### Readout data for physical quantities
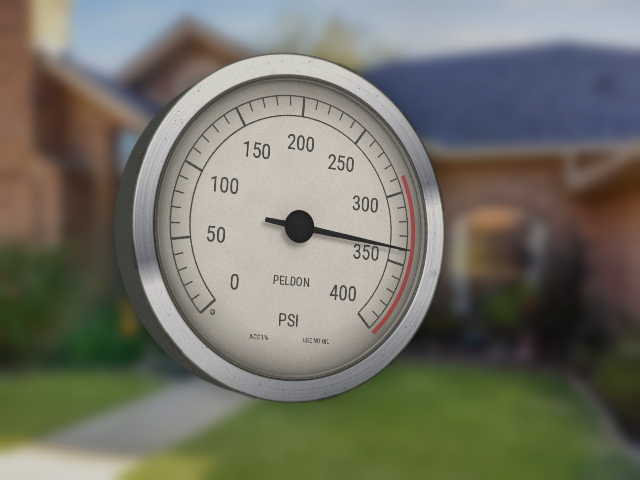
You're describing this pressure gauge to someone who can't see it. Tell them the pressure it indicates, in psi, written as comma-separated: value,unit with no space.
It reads 340,psi
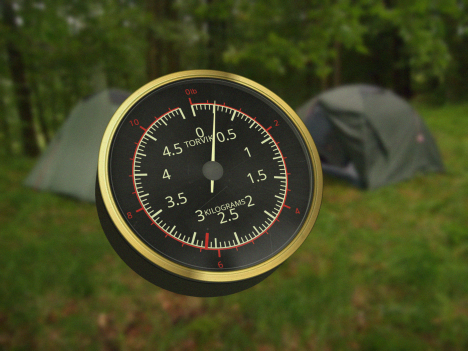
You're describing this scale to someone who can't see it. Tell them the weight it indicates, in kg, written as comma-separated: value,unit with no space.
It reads 0.25,kg
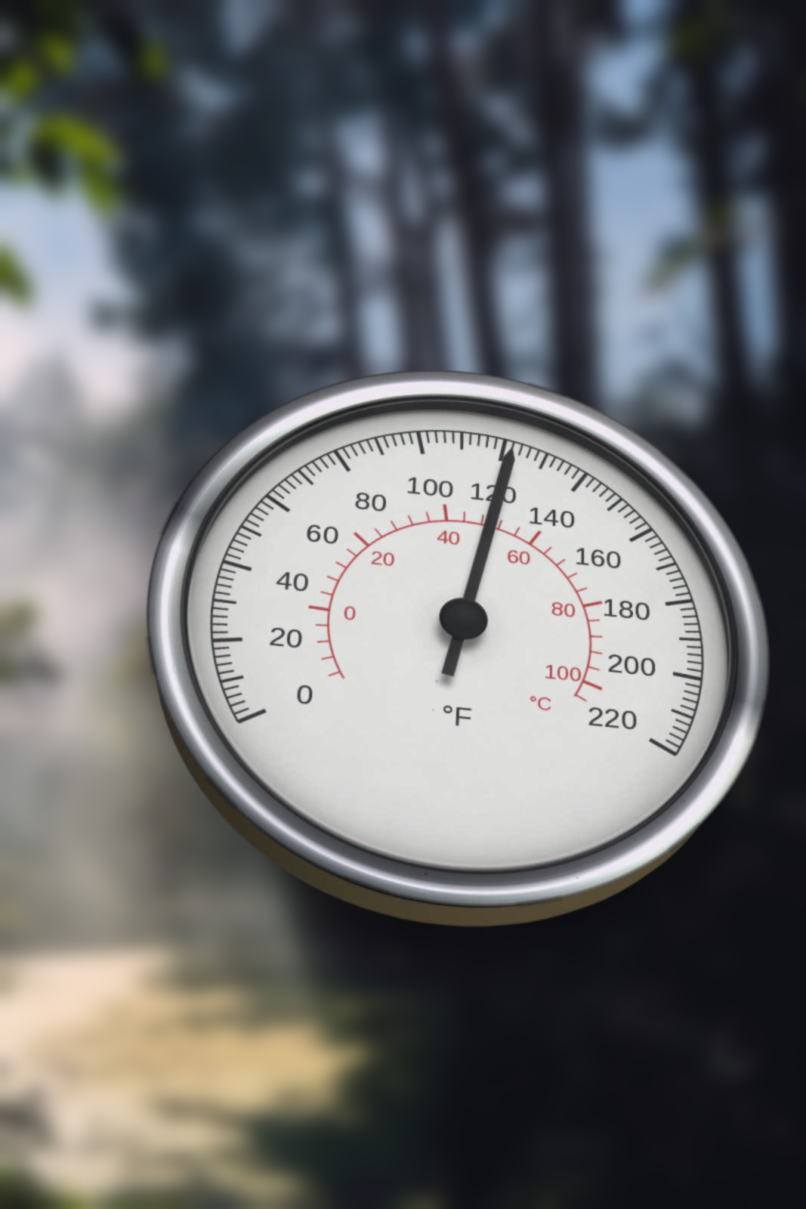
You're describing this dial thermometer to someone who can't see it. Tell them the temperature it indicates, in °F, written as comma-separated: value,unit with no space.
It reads 122,°F
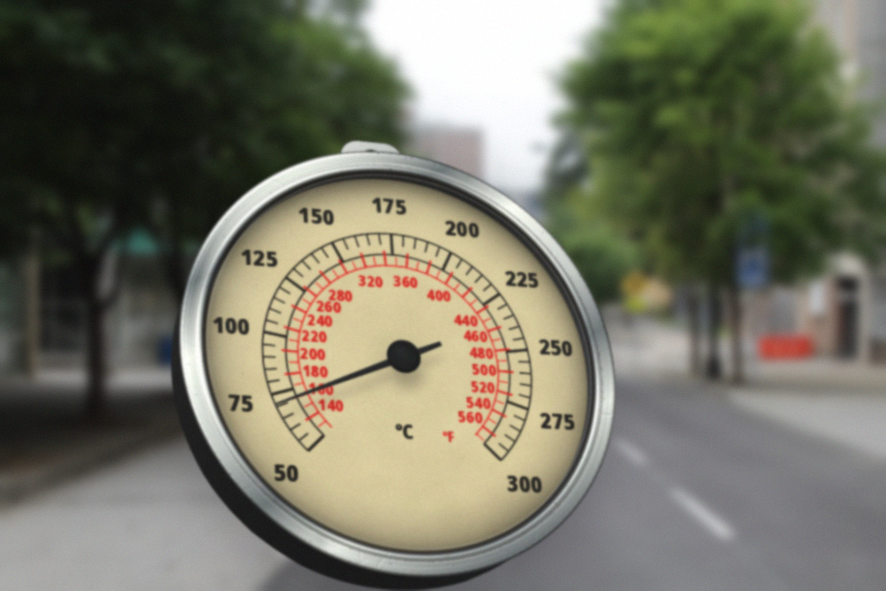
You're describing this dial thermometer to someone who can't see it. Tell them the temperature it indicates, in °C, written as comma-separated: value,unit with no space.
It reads 70,°C
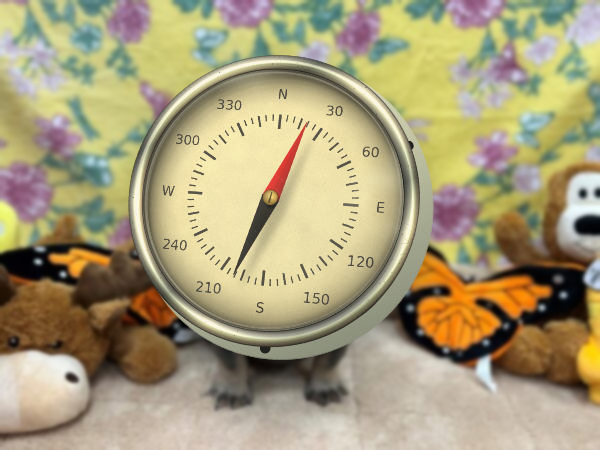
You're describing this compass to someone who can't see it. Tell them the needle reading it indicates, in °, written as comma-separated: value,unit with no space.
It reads 20,°
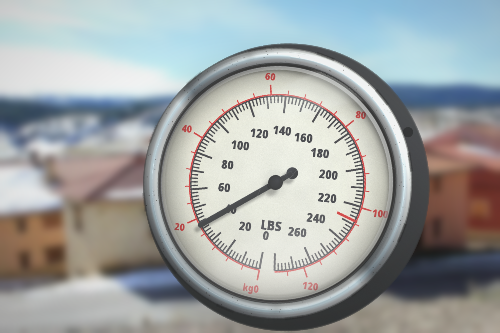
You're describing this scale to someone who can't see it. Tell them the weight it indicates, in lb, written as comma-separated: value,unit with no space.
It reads 40,lb
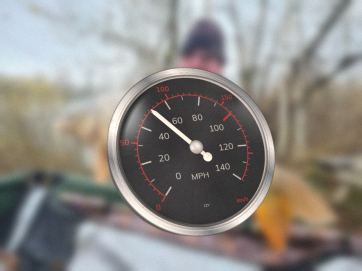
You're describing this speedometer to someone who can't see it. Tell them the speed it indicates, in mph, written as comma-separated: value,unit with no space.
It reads 50,mph
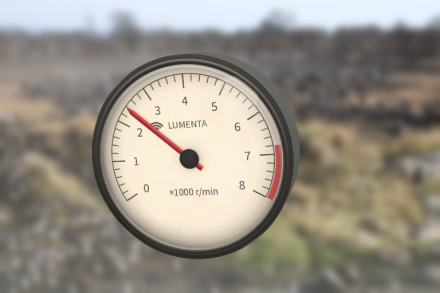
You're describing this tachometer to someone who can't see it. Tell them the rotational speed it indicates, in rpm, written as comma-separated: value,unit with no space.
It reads 2400,rpm
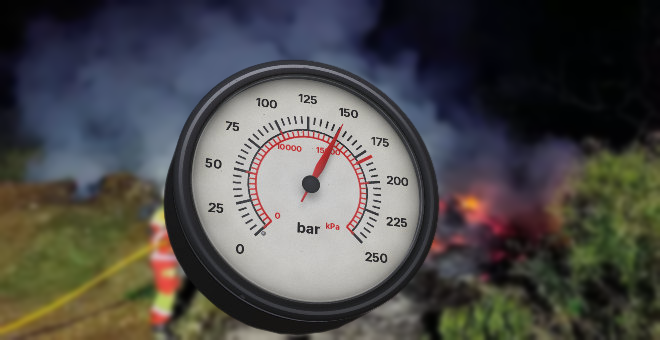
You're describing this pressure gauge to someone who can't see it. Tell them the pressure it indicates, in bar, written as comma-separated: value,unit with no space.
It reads 150,bar
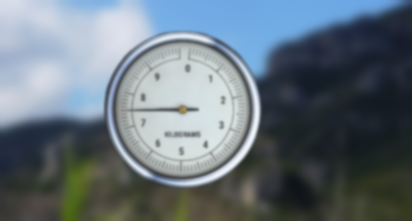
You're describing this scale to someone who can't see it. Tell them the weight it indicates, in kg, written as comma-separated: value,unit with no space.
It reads 7.5,kg
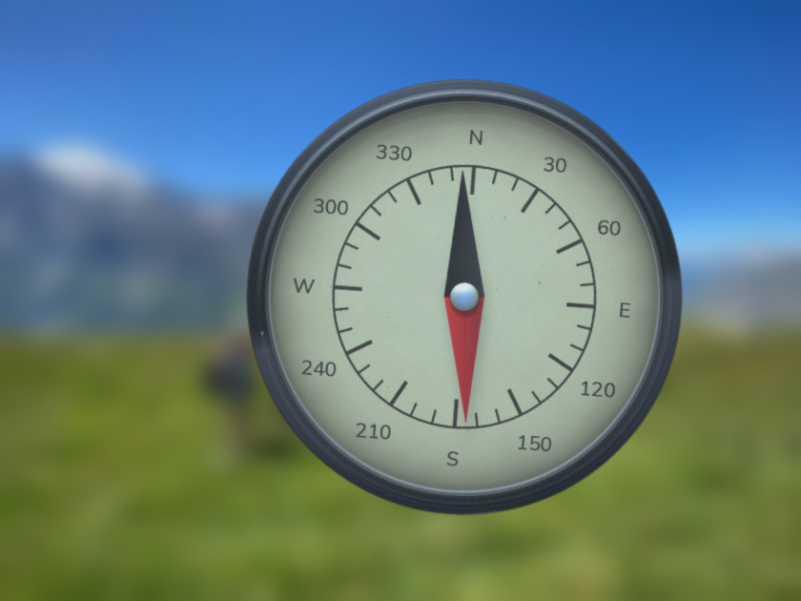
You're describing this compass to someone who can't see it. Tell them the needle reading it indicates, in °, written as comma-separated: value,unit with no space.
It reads 175,°
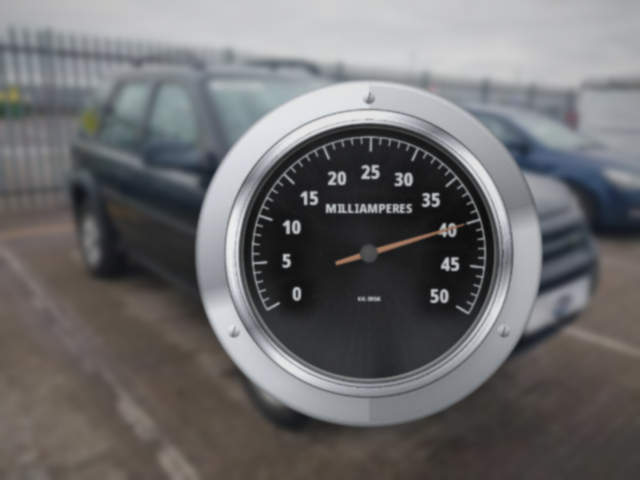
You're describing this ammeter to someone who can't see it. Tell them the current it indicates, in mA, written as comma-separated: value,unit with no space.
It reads 40,mA
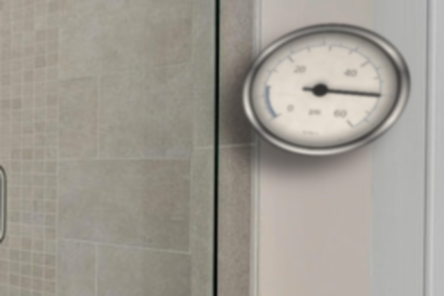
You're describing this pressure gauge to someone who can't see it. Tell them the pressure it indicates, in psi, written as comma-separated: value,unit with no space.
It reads 50,psi
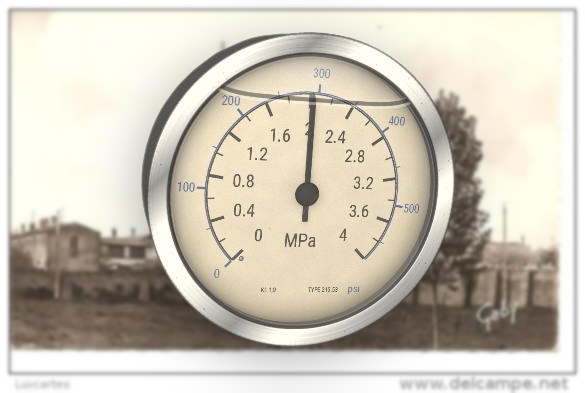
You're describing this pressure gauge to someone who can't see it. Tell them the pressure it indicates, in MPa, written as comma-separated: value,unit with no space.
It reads 2,MPa
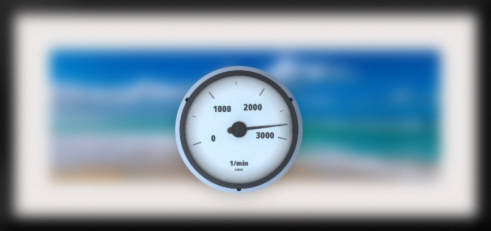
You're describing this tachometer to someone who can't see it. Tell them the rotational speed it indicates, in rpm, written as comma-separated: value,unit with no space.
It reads 2750,rpm
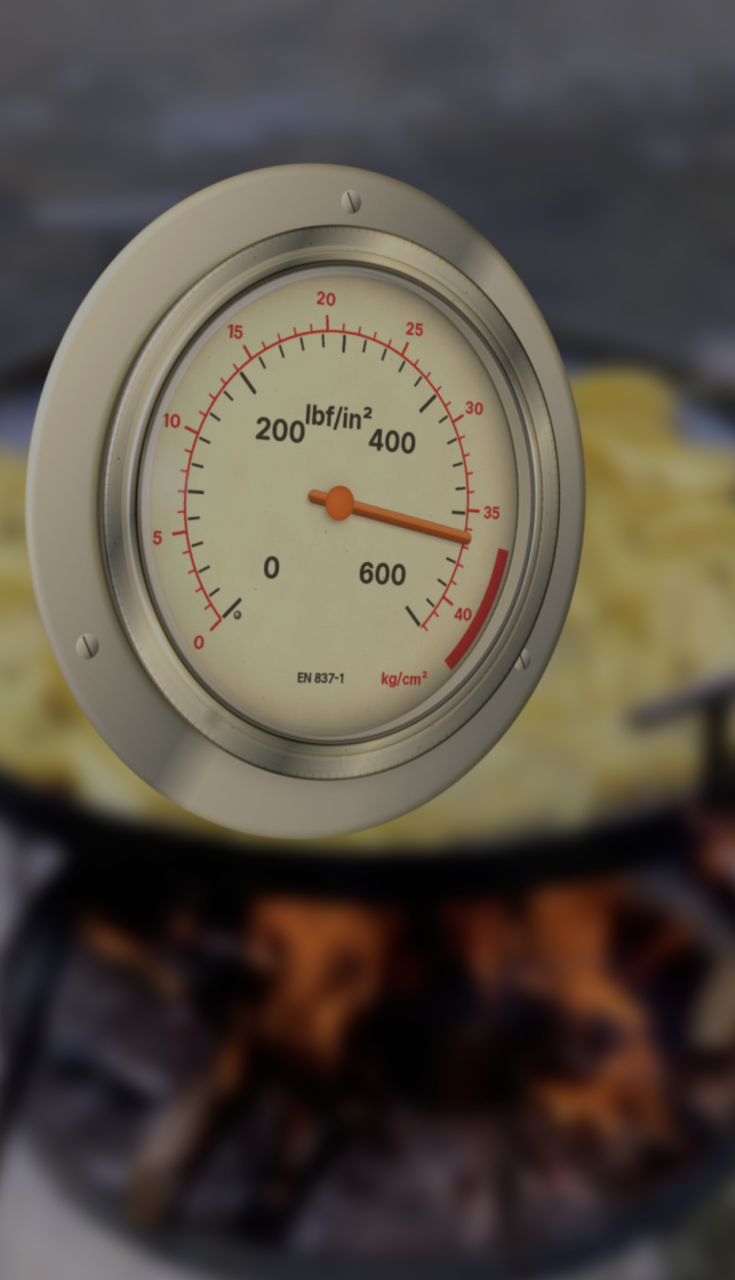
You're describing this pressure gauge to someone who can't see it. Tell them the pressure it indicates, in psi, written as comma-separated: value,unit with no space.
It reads 520,psi
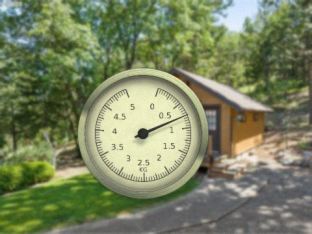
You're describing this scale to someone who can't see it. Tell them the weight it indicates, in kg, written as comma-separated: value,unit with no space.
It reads 0.75,kg
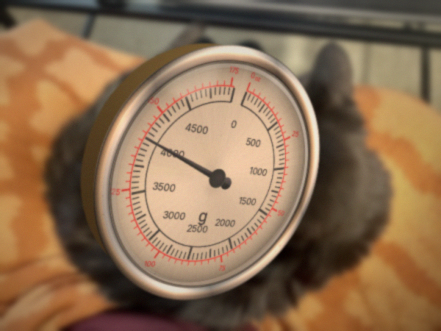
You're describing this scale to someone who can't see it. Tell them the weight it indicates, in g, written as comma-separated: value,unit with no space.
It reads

### Task directions
Convert the part of the records above that opens with the line containing "You're describing this speedometer" and closes with the line containing "It reads 50,psi" into a numbered list. Skip any blank lines, and leave the pictures out.

### Task solution
1. You're describing this speedometer to someone who can't see it. Tell them the speed it indicates, in mph, written as comma-separated: value,unit with no space.
2. It reads 50,mph
3. You're describing this tachometer to someone who can't see it. Tell them the rotational speed it indicates, in rpm, written as comma-separated: value,unit with no space.
4. It reads 2400,rpm
5. You're describing this pressure gauge to someone who can't see it. Tell them the pressure it indicates, in bar, written as comma-separated: value,unit with no space.
6. It reads 150,bar
7. You're describing this scale to someone who can't see it. Tell them the weight it indicates, in kg, written as comma-separated: value,unit with no space.
8. It reads 7.5,kg
9. You're describing this compass to someone who can't see it. Tell them the needle reading it indicates, in °, written as comma-separated: value,unit with no space.
10. It reads 175,°
11. You're describing this ammeter to someone who can't see it. Tell them the current it indicates, in mA, written as comma-separated: value,unit with no space.
12. It reads 40,mA
13. You're describing this pressure gauge to someone who can't see it. Tell them the pressure it indicates, in psi, written as comma-separated: value,unit with no space.
14. It reads 50,psi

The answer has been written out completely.